A denúncia ganhou repercussão após a empresária e contadora Cláudia Anadão, moradora da região há 15 anos, publicar um vídeo nas redes sociais relatando que perdeu dinheiro após negociar a compra de uma motocicleta que nunca foi entregue.
“Decidi não me calar. Estou me expondo porque não quero que outras pessoas passem pelo que eu passei”, afirmou.
Segundo Cláudia, a suspeita frequentava regularmente seu escritório de contabilidade como cliente e teria conquistado a confiança da família ao longo dos últimos meses. A negociação da moto começou após a mulher oferecer veículos supostamente vindos de Porto Velho (RO).
Vítima afirma que negociação nunca foi concluída
Cláudia relatou que desconfiou inicialmente da proposta, mas acabou acreditando na legalidade do negócio devido à relação de confiança construída com a suspeita.
“Ela tinha resposta para tudo. Falava que a negociação era correta, dizia até que os vendedores eram religiosos e pessoas de confiança”, contou.
Parte do dinheiro teria sido adiantada com a promessa de que a motocicleta chegaria em até uma semana. No entanto, após cerca de 30 dias sem receber o veículo, a empresária decidiu investigar a situação e descobriu outras pessoas que alegam ter sido vítimas de golpes semelhantes.
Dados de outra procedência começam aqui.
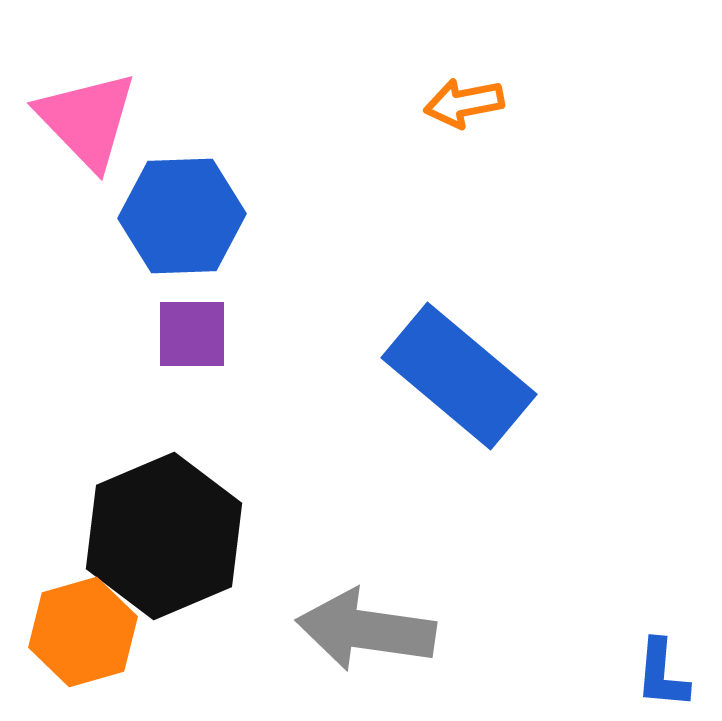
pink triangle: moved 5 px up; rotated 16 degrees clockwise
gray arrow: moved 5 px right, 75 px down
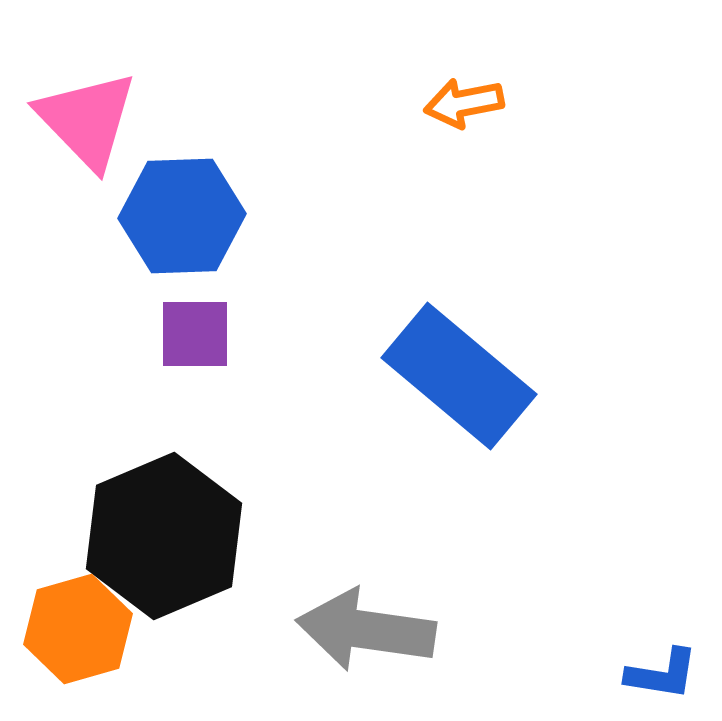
purple square: moved 3 px right
orange hexagon: moved 5 px left, 3 px up
blue L-shape: rotated 86 degrees counterclockwise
Nova vítima relata prejuízo após venda de ar-condicionado
Outra moradora, Fernanda Siqueira, também decidiu se manifestar após assistir ao vídeo publicado por Cláudia. Segundo ela, o prejuízo começou após vender um ar-condicionado para Andressa Andrade por R$ 2,5 mil antes de deixar o distrito.
A vítima afirmou que concedeu prazo de 30 dias para o pagamento, mas, após o vencimento, recebeu apenas comprovantes bancários que posteriormente teriam se mostrado sem efetivação.
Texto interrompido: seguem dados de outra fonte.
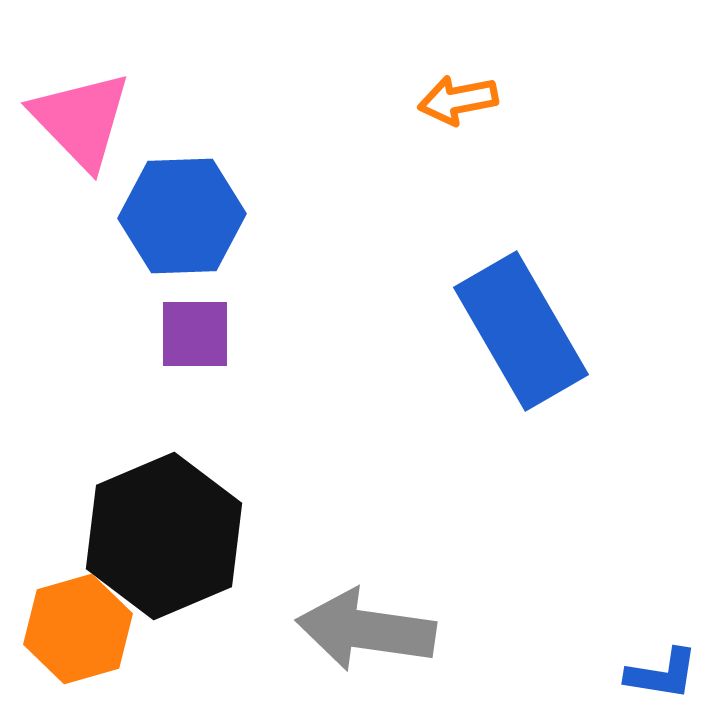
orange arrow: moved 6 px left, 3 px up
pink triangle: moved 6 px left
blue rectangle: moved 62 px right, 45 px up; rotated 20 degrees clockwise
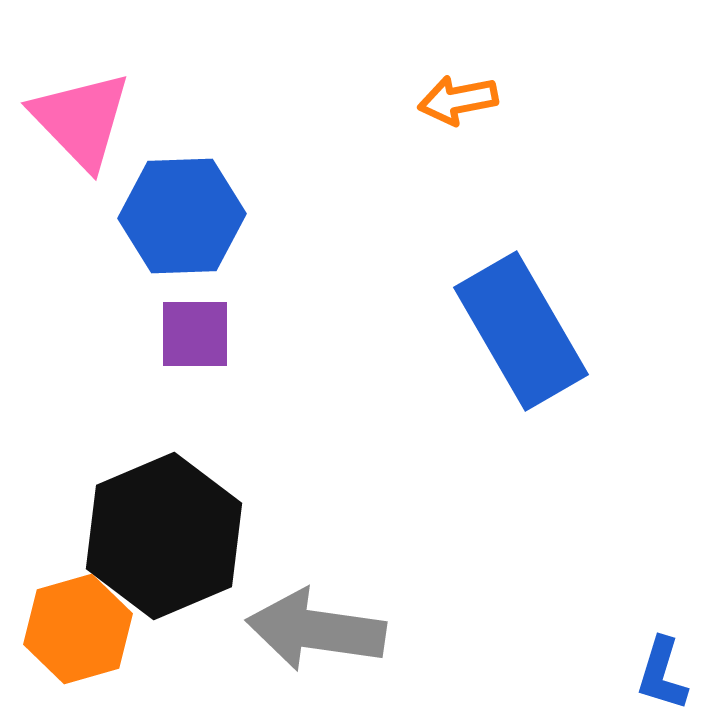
gray arrow: moved 50 px left
blue L-shape: rotated 98 degrees clockwise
“Ela mandou um comprovante de TED e disse que o dinheiro cairia na segunda-feira. Depois disso, começou a apresentar várias justificativas diferentes para o atraso”, relatou.
Ainda segundo a denúncia, a mulher também teria pedido um empréstimo adicional de R$ 1,5 mil, prometendo devolver valor superior dias depois. O dinheiro, porém, nunca teria sido devolvido.
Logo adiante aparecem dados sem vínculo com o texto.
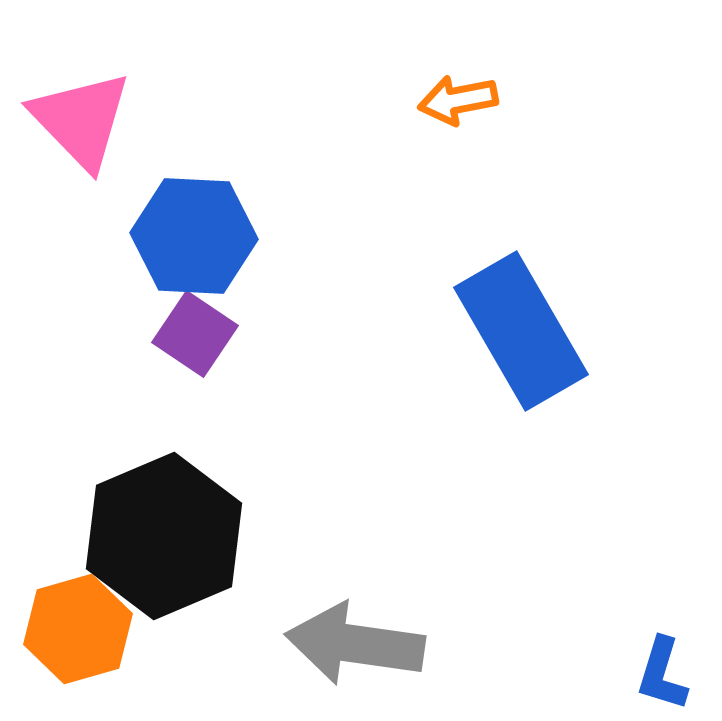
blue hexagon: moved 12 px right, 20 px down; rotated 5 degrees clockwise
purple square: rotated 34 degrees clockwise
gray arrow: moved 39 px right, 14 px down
A vítima afirma possuir registros das conversas, áudios, comprovantes bancários e mensagens trocadas durante as negociações.
“Resolvi me manifestar para alertar outras pessoas. Muita gente pode acabar acreditando nela pela forma como conversa e conquista confiança”, disse.
Cláudia informou que já está movendo uma ação judicial contra a suspeita e pediu para que outras vítimas formalizem denúncia na delegacia.
“Quanto mais pessoas procurarem a Polícia Civil, mais forte fica o processo”, declarou.
No vídeo divulgado nas redes sociais, a empresária classificou o caso como um “alerta de utilidade pública” e pediu que os moradores compartilhem as informações para evitar novos prejuízos.
“Nosso distrito é pequeno, as pessoas confiam umas nas outras. Não podemos permitir que esse tipo de situação continue acontecendo”, afirmou.
Comunidade cobra investigação
O caso gerou repercussão entre moradores do Km 180, comunidade localizada às margens da BR-230, a Transamazônica. A região é conhecida pelo forte vínculo entre os moradores e pela relação de confiança construída ao longo dos anos entre comerciantes e famílias locais.
Moradores relatam preocupação com a possibilidade de novos casos e defendem que as denúncias sejam formalizadas junto à Polícia Civil para investigação.
Segundo as próprias vítimas que procuram a delegacia de Polícia Civil, do distrito de Matupi, já há procedimentos investigatórios oficiais em andamento, de acordo a legislação brasileira pertinente para apurar as mencionadas denúncias.
A reportagem deixa espaço aberto para manifestação da pessoa citada nas denúncias.